Earlier today, the “long list” of thirteen finalists for the 2015 Booker Prize was released by the prize’s judging panel, headed by Princeton professor Michael Wood. No fewer than five of the novels named were works by authors from the U.S., the largest contingent from any country.
Though the Booker Prize has been awarded every year since 1969 to the “best original novel” in the English language published in the U.K. that year, an American author has yet to win. The prize originated in the U.K. and until last year, authors had to be citizens of the British Commonwealth nations, Republic of Ireland, or Zimbabwe in order to be eligible. Such literary luminaries as Margaret Atwood, Nadine Gordimer, and Salman Rushdie are past winners of the prestigious award, currently worth a cool £50,000.

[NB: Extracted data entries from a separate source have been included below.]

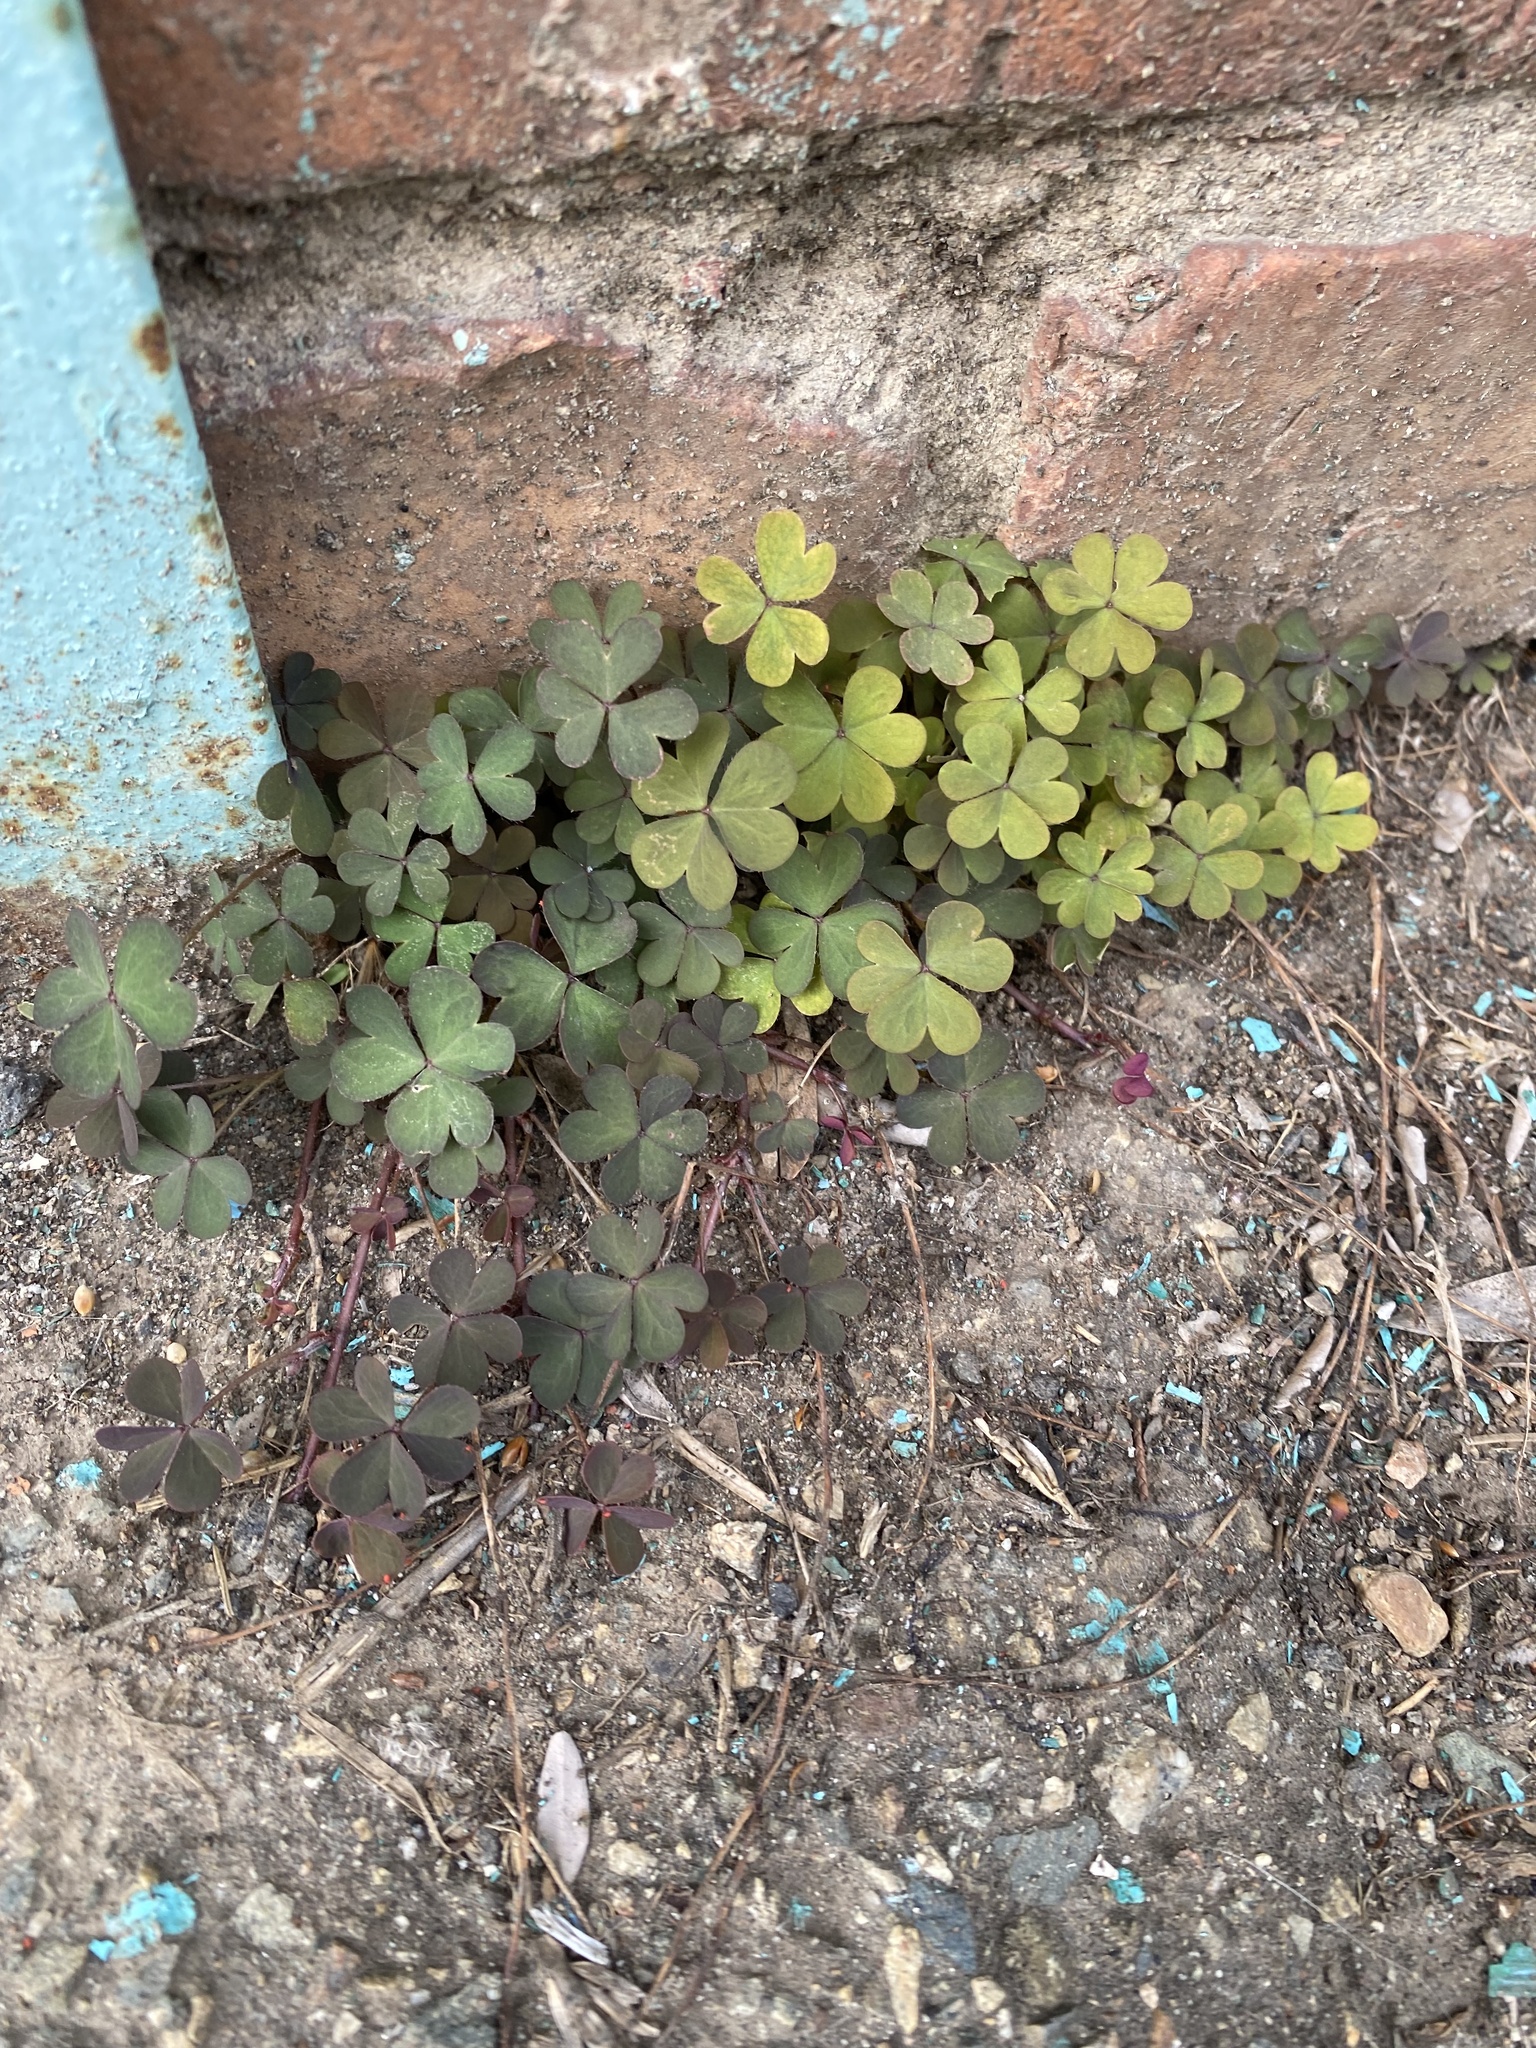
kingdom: Plantae
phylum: Tracheophyta
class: Magnoliopsida
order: Oxalidales
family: Oxalidaceae
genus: Oxalis
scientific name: Oxalis corniculata
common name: Procumbent yellow-sorrel
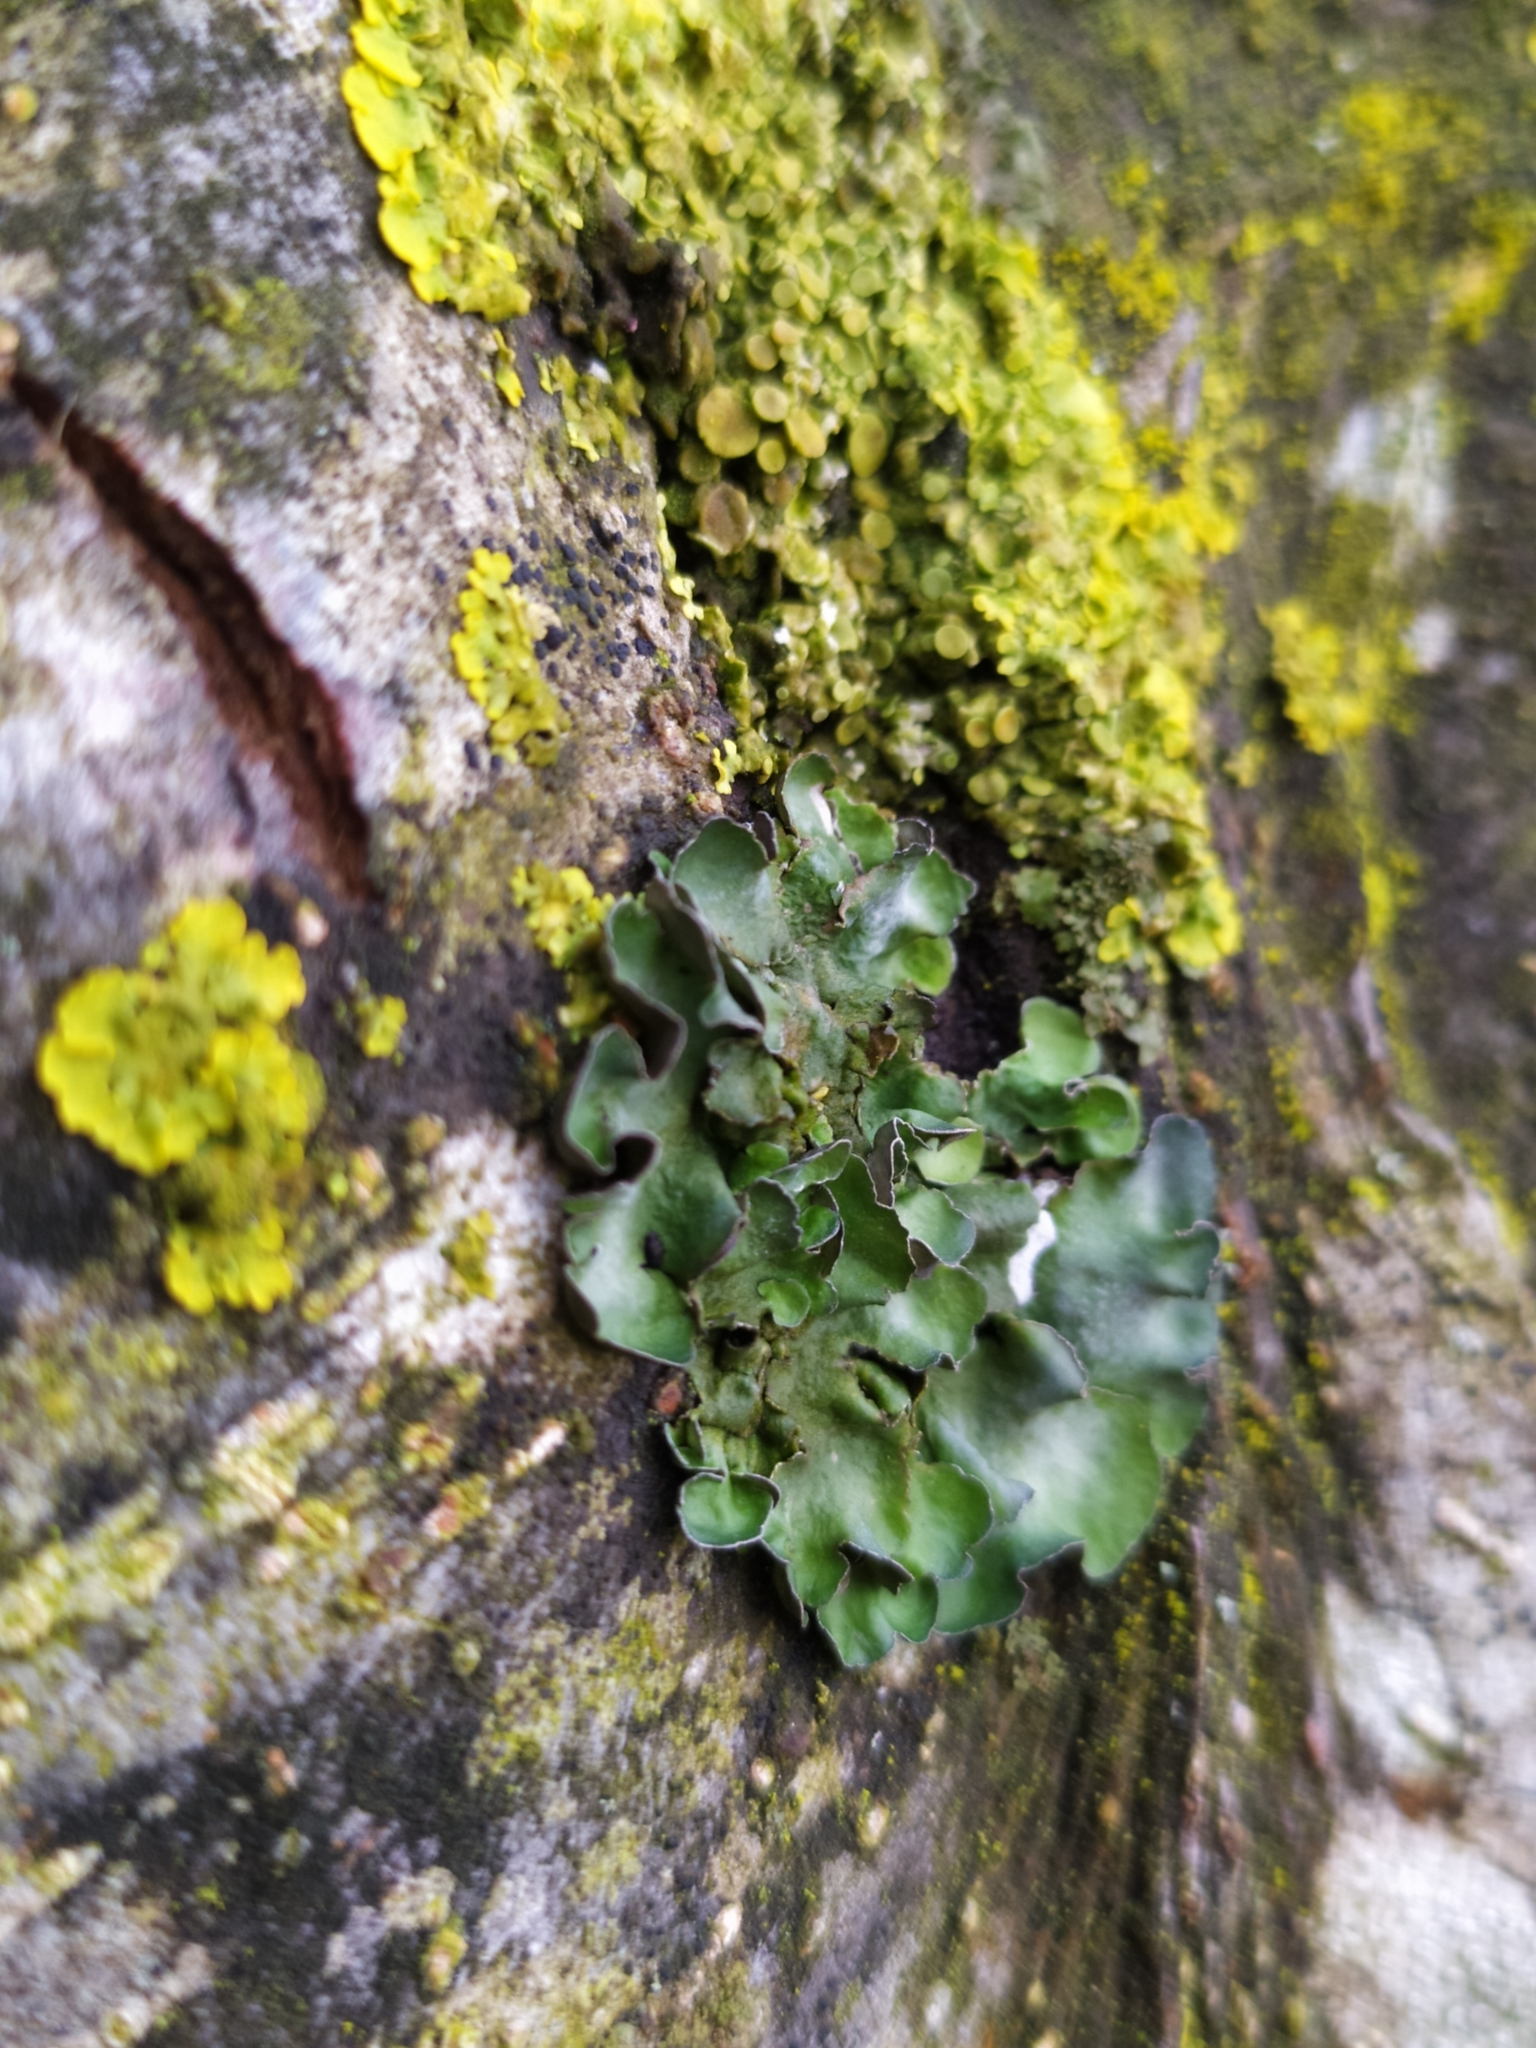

From the “long list”, a “short list” of six finalists will be released on September 15, and the 2015 Booker winner announced on October 13. This year, it might be the turn of Hanya Yanagahira for A Little Life, or Bill Clegg for his debut novel Did You Ever Have a Family. It helps their chances that Hilary Mantel’s last installment of her Thomas Cromwell trilogy, widely rumored to be released soon, has yet to be published. Mantel won the Booker for each of the first two books in the series, Wolf Hall (2009 winner) and Bring Up the Bodies (2012 winner), and it would be hard to bet against her pulling off the sweep.
This summer, while interning at Gleeson and with much help from my library colleagues, I put together a display on Works by Booker Prize Winning Authors. In the display, you can find novels by Ian McEwan, A.S. Byatt, Peter Carey, Iris Murdoch, and many many more, along with information and trivia about the Booker Prize, the authors, and their works.
Are you curious which Booker winners went on to win the Nobel Prize in Literature? Which of the winning novels have been made into movies? Which Booker Prize winner was born in Japan? To find out, come view the display at Gleeson Library. Also, remember that all of the books on display can be checked out. Who knows, you just might find a book(er) you like enough to take home.